From the line containing "カフェメニュー： OPEN～17:00まで" down to the last line of the data, output each line word for word and include nothing else.
GIVEN RECORDS START
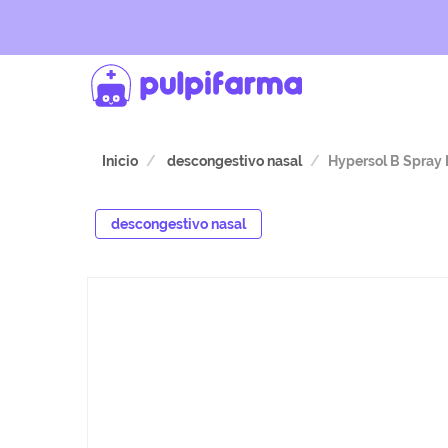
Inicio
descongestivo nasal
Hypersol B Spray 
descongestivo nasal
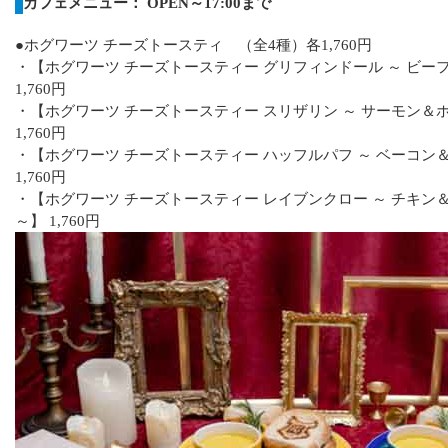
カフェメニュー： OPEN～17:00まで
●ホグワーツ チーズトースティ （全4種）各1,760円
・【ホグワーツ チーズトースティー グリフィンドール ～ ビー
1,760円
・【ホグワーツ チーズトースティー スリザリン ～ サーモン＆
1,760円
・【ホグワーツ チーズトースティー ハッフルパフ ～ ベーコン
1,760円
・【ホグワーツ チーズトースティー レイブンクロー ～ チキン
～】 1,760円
GIVEN RECORDS END
ANSWER SPACE
カフェメニュー： OPEN～17:00まで
●ホグワーツ チーズトースティ （全4種）各1,760円
・【ホグワーツ チーズトースティー グリフィンドール ～ ビー
1,760円
・【ホグワーツ チーズトースティー スリザリン ～ サーモン＆
1,760円
・【ホグワーツ チーズトースティー ハッフルパフ ～ ベーコン
1,760円
・【ホグワーツ チーズトースティー レイブンクロー ～ チキン
～】 1,760円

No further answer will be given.